The user account with the anomalously high usage hasn't run any jobs in the last
year (that I'm interested in), so I deleted all jobs by that user.
So that includes all jobs with that id_user, id_group, and any of their
associations:
mysql> select user,partition,acct,id_assoc from <cluster>_assoc_table where
user="JoeUser";
+---------+-----------+-----------+----------+
| user | partition | acct | id_assoc |
+---------+-----------+-----------+----------+
| JoeUser | high | avgrp | 91 |
| JoeUser | lo | avgrp | 89 |
| JoeUser | low | avgrp | 271 |
| JoeUser | med | avgrp | 90 |
+---------+-----------+-----------+----------+
I found some with id_user=0 or id_group=0 as well, we don't run jobs as root so
I nuked those as well.
Then I set the last_ran table to jan 1st 2015:
update <cluster>_last_ran_table set hourly_rollup=UNIX_TIMESTAMP('2015-01-01
00:00:00'),daily_rollup=UNIX_TIMESTAMP('2015-01-01
00:00:00'),monthly_rollup=UNIX_TIMESTAMP('2015-01-01 00:00:00');
Nothing happened, so I restarted slurmdbd daemon, and it ran at 100% for an hour
or so rebuilding the tables.
Unfortunately sreport still shows super high numbers for root and the user in
question, even for time periods in the last year.

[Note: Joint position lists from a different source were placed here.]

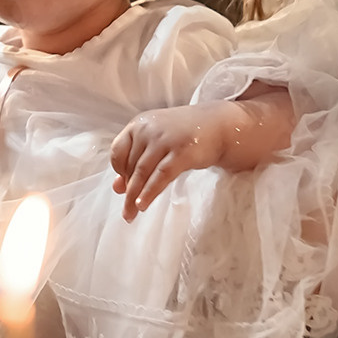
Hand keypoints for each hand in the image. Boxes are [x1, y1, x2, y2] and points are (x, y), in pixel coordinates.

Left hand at [110, 104, 237, 219]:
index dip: (118, 171)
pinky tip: (143, 204)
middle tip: (126, 212)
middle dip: (128, 191)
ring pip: (143, 172)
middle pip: (131, 166)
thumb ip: (136, 159)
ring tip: (131, 214)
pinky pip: (161, 176)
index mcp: (139, 124)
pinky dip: (150, 192)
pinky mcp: (182, 152)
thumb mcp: (156, 142)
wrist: (219, 125)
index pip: (118, 151)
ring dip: (135, 196)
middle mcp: (149, 130)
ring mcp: (165, 140)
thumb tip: (118, 188)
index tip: (123, 187)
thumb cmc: (184, 135)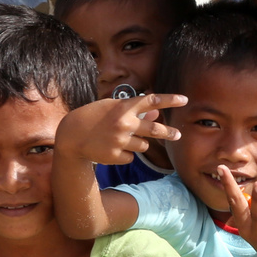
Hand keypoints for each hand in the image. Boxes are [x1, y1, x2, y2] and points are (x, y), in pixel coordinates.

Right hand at [56, 93, 185, 165]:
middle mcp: (124, 123)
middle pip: (155, 129)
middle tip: (178, 135)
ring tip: (121, 139)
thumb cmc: (93, 117)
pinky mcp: (115, 156)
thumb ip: (135, 110)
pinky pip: (130, 157)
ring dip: (138, 143)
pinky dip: (125, 153)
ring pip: (143, 146)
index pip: (152, 100)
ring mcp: (120, 141)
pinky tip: (111, 148)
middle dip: (169, 133)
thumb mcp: (112, 108)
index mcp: (124, 108)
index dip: (170, 100)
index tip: (185, 100)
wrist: (71, 136)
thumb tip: (158, 112)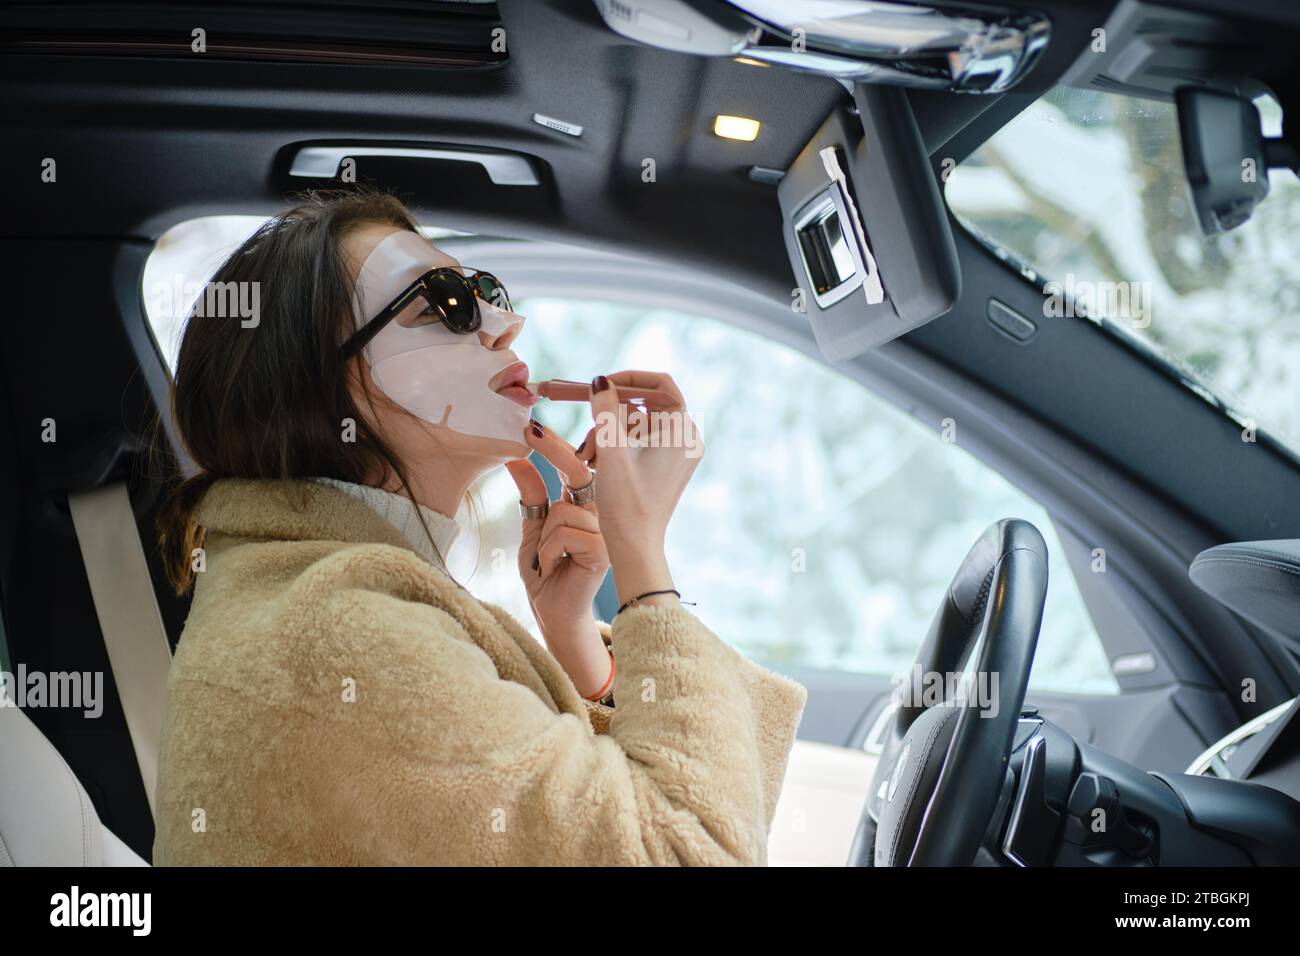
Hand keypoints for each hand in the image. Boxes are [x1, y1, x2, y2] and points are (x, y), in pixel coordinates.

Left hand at [505, 420, 611, 697]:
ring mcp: (604, 532)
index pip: (574, 466)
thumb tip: (518, 458)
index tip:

ro...@nas-7-0.MyCluster:~# sreport cluster AccountUtilizationByUser
Start=2017-01-01 End=2018-01-01 -t percent
Cluster/Account/User Utilization 2017-01-01T00:00:00 - 2017-10-30T16:59:59
(26150400 secs)
Use reported in Percentage of Total
--------------------------------------------------------------------------------
Cluster Account Login Proper Name Used Energy
--------- --------------- --------- --------------- ------------- --------
MyCluster root 3762.30% 0.00%
MyCluster root root root 0.00% 0.00%
MyCluster avgrp 3643.77% 0.00%
MyCluster avgrp JoeUser Joe User 3388.96% 0.00%
MyCluster avgrp JoeUser Joe User 254.76% 0.00%
Any idea what to look for? Or any other way to rebuild the accounting data for
the last year?
I ran
lost.pl and found nothing there either.